A handful of Canadian mining corporations, mostly based in Vancouver, set up operations in Tibet: they were needed for their advanced technology and know-how. These included Continental Minerals, Sterling Group; and Inter-Citic, El Dorado Gold Corp and Tri-River Ventures.
But as the mines moved closer to production, Chinese officials stonewalled on permits, and most of those companies were forced to sell out to state-run mining ventures.
This has not happened to China Gold International Resources, based in Vancouver because it is essentially owned by the Chinese Communist Party, which is using the Canadian stock market to raise revenue to exploit Tibet’s valuable resources.
In 2010, China Gold acquired the extensive copper-gold mining site of Gyama, east of Lhasa. The venture was touted as a model mine, using the best mining practices. But on March 29, 2013, a massive mud-rock avalanche buried 83 miners at a mountain location near Gyama. Critics of the operation claim this tragedy occurred due to hasty mining done without concern for safety.

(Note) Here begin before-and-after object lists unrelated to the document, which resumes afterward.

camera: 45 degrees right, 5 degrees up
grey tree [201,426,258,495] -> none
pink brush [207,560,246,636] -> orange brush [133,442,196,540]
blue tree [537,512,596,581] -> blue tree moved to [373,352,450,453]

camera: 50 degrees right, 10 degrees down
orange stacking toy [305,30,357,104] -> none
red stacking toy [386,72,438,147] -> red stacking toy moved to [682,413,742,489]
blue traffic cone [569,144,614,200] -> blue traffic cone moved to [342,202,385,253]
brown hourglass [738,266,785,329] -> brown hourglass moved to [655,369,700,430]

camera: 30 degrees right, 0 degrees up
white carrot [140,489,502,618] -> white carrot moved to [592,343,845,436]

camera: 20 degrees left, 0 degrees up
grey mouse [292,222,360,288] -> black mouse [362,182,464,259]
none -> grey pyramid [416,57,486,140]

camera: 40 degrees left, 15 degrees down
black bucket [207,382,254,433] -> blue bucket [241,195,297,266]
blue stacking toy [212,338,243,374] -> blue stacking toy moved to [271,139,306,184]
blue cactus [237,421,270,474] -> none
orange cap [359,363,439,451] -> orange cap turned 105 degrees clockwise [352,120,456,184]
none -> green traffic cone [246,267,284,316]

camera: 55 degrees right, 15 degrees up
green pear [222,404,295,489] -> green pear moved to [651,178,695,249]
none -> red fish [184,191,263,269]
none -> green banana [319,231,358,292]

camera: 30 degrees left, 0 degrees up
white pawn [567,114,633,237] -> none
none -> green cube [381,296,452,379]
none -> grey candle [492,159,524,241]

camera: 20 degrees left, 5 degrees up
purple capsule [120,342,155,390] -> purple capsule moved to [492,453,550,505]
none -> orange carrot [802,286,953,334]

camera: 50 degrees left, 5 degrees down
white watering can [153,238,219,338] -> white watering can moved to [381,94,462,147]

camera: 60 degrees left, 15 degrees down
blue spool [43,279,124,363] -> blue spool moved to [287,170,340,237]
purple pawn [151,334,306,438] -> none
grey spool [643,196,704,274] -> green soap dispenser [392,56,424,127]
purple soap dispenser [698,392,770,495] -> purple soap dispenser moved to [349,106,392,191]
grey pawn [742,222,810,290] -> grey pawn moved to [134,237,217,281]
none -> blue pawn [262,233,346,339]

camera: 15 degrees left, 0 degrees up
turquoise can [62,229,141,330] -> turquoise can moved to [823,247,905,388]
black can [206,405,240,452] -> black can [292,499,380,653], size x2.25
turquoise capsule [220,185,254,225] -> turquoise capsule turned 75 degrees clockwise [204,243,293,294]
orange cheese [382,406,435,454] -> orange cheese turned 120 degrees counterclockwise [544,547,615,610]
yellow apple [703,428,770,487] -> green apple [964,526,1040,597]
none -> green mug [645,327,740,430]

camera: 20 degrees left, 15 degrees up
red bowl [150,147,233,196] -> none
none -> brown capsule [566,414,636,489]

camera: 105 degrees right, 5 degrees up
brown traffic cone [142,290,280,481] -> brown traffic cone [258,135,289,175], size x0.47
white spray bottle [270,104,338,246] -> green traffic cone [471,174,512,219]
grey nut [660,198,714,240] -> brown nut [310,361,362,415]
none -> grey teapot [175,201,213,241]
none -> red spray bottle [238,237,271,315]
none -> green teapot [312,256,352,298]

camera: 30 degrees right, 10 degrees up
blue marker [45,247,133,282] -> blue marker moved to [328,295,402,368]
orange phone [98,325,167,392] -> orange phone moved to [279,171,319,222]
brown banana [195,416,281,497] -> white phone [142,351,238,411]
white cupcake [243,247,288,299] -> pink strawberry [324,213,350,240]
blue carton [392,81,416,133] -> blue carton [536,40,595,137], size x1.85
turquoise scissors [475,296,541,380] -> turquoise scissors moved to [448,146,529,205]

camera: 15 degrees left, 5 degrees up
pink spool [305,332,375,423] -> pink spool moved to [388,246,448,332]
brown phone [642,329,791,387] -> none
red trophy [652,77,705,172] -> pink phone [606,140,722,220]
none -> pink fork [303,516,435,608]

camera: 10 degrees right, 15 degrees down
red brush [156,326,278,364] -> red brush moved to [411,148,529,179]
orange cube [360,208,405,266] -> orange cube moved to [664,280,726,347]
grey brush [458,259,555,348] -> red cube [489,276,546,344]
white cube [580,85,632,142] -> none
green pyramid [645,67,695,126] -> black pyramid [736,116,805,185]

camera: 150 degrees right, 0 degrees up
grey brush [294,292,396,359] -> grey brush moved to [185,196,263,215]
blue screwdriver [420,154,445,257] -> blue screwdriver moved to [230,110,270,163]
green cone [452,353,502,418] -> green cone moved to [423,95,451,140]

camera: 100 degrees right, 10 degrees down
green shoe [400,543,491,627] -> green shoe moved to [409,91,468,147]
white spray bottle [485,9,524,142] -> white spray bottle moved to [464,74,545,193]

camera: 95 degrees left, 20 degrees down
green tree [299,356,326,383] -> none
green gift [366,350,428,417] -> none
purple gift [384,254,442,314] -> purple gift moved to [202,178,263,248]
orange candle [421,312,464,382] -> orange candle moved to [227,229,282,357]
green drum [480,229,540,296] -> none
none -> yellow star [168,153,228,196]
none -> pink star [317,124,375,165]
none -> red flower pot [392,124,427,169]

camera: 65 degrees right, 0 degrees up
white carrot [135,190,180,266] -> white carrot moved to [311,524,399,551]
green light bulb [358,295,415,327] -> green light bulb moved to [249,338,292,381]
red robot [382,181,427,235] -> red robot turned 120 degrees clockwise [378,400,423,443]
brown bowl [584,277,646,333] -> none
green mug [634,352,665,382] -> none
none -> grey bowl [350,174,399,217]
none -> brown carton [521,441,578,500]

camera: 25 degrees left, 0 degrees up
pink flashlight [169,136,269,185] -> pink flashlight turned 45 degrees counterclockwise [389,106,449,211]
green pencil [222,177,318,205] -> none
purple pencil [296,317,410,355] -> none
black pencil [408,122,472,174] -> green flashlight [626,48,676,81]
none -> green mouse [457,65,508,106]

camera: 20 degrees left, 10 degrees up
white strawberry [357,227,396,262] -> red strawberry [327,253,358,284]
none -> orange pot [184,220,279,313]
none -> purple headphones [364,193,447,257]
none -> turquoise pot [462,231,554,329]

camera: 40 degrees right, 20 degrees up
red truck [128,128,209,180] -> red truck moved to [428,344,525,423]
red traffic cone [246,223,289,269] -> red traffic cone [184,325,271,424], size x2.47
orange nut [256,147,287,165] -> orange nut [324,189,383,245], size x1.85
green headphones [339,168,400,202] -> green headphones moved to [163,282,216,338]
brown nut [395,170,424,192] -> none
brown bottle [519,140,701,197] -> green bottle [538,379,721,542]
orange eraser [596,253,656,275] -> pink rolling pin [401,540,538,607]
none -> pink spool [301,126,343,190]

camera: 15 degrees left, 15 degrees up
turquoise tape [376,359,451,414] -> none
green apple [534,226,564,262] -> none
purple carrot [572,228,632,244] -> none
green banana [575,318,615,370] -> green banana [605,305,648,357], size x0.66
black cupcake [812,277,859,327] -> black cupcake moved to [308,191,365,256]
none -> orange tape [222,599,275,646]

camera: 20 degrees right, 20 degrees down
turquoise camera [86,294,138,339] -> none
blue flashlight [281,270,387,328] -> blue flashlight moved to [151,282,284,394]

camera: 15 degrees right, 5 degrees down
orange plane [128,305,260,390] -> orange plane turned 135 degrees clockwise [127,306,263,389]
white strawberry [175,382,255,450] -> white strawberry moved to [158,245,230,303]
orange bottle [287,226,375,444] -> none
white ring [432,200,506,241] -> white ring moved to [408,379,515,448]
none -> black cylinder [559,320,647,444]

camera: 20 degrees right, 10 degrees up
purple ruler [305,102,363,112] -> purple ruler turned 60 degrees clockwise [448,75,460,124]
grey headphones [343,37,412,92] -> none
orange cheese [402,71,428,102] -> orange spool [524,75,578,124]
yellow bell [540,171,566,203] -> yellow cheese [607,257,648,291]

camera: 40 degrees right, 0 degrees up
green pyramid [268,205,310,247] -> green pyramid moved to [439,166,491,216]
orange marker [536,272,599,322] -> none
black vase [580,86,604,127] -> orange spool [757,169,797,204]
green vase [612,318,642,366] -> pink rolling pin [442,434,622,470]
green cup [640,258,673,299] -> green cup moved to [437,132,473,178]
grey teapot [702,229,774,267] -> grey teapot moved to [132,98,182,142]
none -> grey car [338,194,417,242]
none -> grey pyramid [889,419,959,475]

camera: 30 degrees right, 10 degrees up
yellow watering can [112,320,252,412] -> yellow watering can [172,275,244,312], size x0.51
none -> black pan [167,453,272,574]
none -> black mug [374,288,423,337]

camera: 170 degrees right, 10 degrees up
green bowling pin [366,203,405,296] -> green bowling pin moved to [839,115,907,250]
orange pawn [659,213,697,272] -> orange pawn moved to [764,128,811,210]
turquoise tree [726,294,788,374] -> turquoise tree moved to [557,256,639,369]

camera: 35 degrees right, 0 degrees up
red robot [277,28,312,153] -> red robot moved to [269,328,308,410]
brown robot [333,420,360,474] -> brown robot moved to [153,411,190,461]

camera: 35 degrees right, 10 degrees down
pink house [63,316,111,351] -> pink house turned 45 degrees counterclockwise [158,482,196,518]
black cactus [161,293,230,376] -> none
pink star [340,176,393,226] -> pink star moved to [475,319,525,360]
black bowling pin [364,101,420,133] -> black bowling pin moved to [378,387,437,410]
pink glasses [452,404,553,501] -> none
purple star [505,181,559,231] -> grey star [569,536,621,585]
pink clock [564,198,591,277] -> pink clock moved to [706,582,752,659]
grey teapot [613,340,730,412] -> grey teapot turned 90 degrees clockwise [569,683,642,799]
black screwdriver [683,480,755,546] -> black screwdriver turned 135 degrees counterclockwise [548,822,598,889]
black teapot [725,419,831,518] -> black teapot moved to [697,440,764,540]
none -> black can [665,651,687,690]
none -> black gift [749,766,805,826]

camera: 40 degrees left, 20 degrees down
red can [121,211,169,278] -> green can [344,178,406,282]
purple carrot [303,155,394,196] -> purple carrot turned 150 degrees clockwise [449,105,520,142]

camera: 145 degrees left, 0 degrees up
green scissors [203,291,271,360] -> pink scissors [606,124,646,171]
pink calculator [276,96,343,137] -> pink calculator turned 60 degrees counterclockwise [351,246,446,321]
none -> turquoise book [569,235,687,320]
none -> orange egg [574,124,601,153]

The story of Tibet’s destruction must be told!
Security is very tight at remote mining locations. I couldn’t go to Tibet to get video footage of mines. Instead I dropped in on mining sites from 400 kilometres overhead, virtually riding a satellite relaying Google Earth satellite imagery.
After obtaining permission from Google Earth to use flyovers, I put together a short documentary about mineral exploitation in Tibet, called ‘Plundering Tibet‘, released for film festival screenings in conjunction with the new book.
With the mountain of research accumulated from making these three short documentaries, I starting thinking about a book. I approached a literary agent who shopped it around and landed a major publisher in New York: Palgrave-Macmillan.
Nine years after that rafting trip in 2005, the book version of ‘Meltdown in Tibet‘ has finally been published. It took the legwork of three documentaries to pull all the research together. The challenge was to take the mass of information and distill it and make the situation clear to the average reader. That’s a skill I learned from writing guidebooks.
The story of the devastation of Tibet’s environment, and the tremendous impact this will soon have on the nations downstream in Asia, simply must be told.
This environmental horror story has been under-reported by Western media or not reported at all, hence the necessity of an unusually long subtitle for the book: China’s reckless destruction of ecosystems from the highlands of Tibet to the deltas of Asia.
The story chose me. I fell into it. It has been a wilder and scarier ride than any rafting trip.
Michael Buckley is an adventure travel writer, environmental investigator, author of ‘Meltdown in Tibet: China’s Reckless Destruction of Ecosystems from the Highlands of Tibet to the Deltas of Asia‘, and filmmaker for three short documentaries about environmental issues in Tibet.